─── Data under study

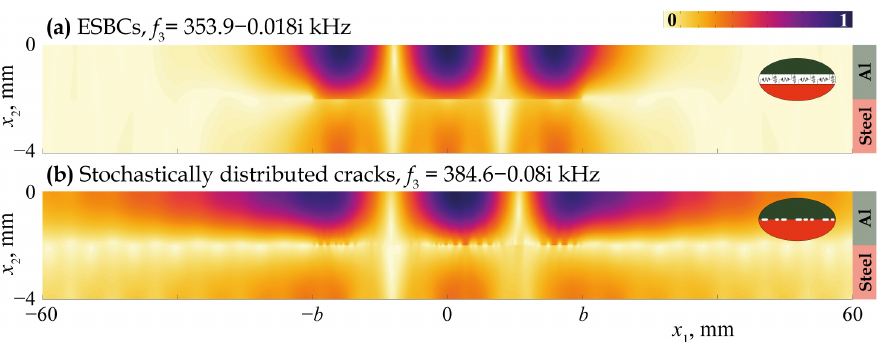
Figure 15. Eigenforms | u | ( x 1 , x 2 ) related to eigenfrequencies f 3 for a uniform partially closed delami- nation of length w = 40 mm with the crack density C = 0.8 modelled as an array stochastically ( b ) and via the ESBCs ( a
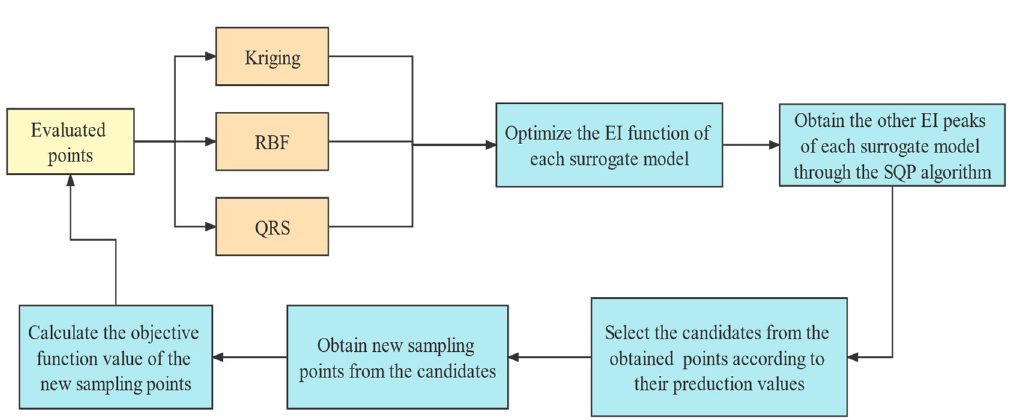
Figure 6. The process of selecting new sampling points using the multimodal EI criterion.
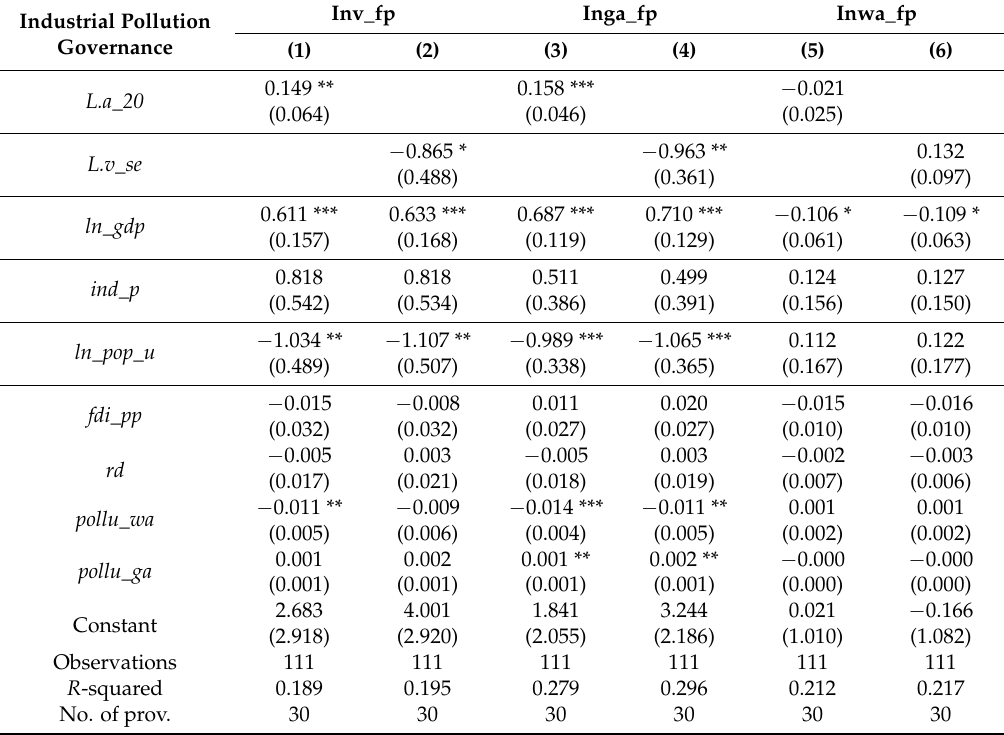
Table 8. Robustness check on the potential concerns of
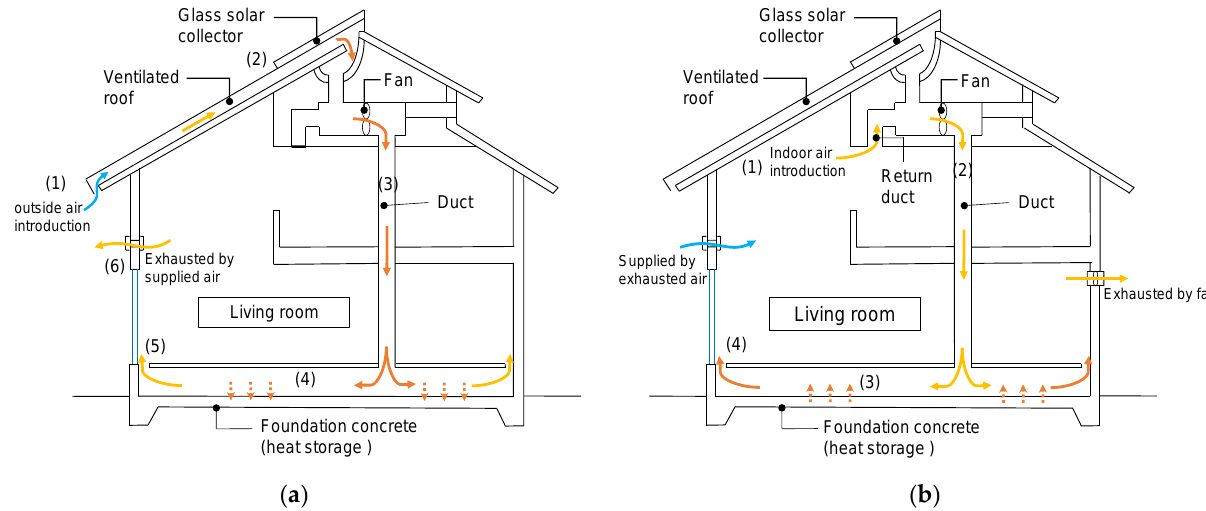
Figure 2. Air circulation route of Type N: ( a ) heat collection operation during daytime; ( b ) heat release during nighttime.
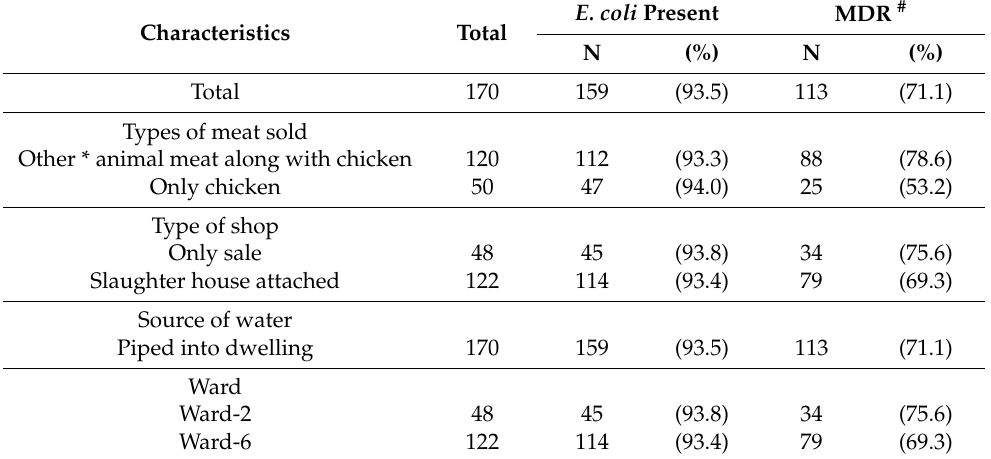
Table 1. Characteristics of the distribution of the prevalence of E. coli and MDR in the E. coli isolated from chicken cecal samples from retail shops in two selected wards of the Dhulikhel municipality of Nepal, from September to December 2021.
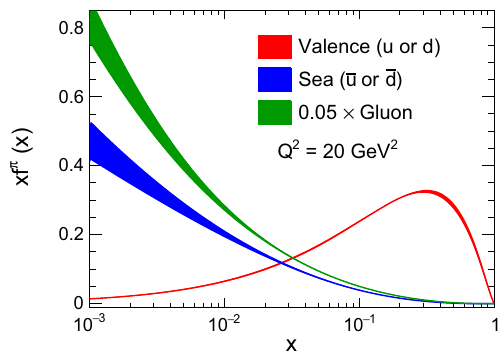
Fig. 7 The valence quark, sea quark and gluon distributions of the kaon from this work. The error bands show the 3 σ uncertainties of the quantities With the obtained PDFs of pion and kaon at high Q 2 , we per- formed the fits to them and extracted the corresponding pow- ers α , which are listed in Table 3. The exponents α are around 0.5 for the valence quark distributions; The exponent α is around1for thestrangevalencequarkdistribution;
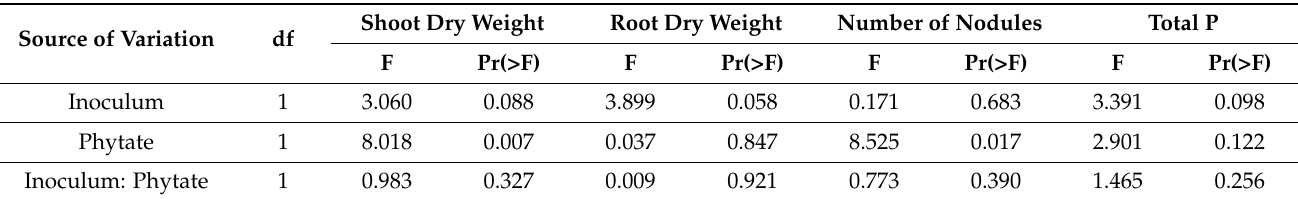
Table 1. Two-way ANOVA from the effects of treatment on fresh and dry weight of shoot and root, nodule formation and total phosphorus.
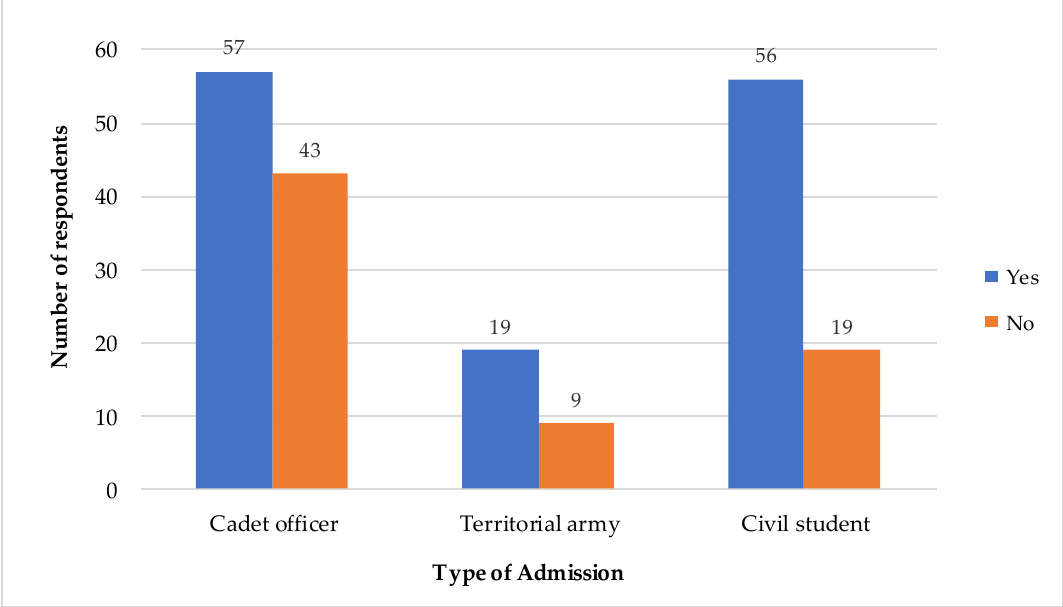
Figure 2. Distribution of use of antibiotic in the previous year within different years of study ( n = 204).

──────

● **What the exercise asks**
Before answering, please find the line containing "Fig. 7 The valence" above, then copy exactly from it through the last line of the entries, both included, without pictures.

● **Task output**
Fig. 7 The valence quark, sea quark and gluon distributions of the kaon from this work. The error bands show the 3 σ uncertainties of the quantities With the obtained PDFs of pion and kaon at high Q 2 , we per- formed the fits to them and extracted the corresponding pow- ers α , which are listed in Table 3. The exponents α are around 0.5 for the valence quark distributions; The exponent α is around1for thestrangevalencequarkdistribution;
Table 1. Two-way ANOVA from the effects of treatment on fresh and dry weight of shoot and root, nodule formation and total phosphorus.
Figure 2. Distribution of use of antibiotic in the previous year within different years of study ( n = 204).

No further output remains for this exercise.